Considered together, these findings confirm a state of oxidative stress in anorexic patients. PMNs are extremely sensitive under oxidative stress conditions in several diseases, including type 2 diabetes [10] and polycystic ovary syndrome [16]. In addition, oxidative stress can activate numerous inflammatory mediators, such as adhesion molecules, and proinflammatory cytokine expression (e.g. TNF-α, whose levels are enhanced in anorexia) [37] and immune signaling responses, including phospholipase activity, MAP kinase, and STAT and TLR signaling pathways [38]. In fact, TNF-α has been shown to mediate weight loss in experimental animal models through several mechanisms, including catabolic effects on energy storage tissue, suppression of food intake and lipoprotein lipase inhibition [37]. In light of this evidence, PMNs would seem to be one of the main types of inflammatory cells. Once activated, they release proinflammatory cytokines and ROS, which contribute to mitochondrial and endothelial dysfunction, reticulum stress, oxidative stress, inflammation and cardiovascular diseases (CVD) [10], [16].

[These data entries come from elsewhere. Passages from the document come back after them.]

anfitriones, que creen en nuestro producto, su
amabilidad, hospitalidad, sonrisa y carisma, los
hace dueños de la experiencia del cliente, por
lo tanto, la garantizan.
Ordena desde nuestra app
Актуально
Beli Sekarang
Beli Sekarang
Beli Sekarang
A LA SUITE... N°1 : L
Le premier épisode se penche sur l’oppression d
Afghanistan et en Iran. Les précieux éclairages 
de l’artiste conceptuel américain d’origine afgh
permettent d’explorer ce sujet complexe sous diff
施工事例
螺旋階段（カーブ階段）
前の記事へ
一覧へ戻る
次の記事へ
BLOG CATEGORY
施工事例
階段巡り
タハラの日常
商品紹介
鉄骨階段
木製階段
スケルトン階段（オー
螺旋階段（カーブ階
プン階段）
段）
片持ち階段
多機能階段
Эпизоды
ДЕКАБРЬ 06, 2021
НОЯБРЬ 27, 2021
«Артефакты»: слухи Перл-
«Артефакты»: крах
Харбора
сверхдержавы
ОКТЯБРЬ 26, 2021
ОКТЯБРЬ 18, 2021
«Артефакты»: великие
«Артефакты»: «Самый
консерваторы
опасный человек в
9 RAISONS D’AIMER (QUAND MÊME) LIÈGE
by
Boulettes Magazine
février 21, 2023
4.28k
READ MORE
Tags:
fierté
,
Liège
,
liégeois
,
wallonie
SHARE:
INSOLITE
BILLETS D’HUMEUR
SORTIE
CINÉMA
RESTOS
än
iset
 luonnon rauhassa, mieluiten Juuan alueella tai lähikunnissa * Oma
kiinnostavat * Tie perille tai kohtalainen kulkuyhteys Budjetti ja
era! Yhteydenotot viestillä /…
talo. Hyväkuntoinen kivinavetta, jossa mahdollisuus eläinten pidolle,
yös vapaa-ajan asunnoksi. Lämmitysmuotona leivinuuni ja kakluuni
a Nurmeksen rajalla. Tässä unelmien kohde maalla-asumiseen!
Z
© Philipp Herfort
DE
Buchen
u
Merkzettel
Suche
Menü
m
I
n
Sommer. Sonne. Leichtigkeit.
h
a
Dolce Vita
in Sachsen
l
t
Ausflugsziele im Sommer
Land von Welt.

In summary, the present study demonstrates that oxidative stress is produced in the leukocytes of anorexic patients and that this stress is closely related to mitochondrial dysfunction. In fact, we show that mitochondrial complex I is inhibited in anorexic patients. Future research concerning mitochondrial dysfunction and oxidative stress should aim to determine the physiological mechanism involved in this effect and the physiological impact of anorexia.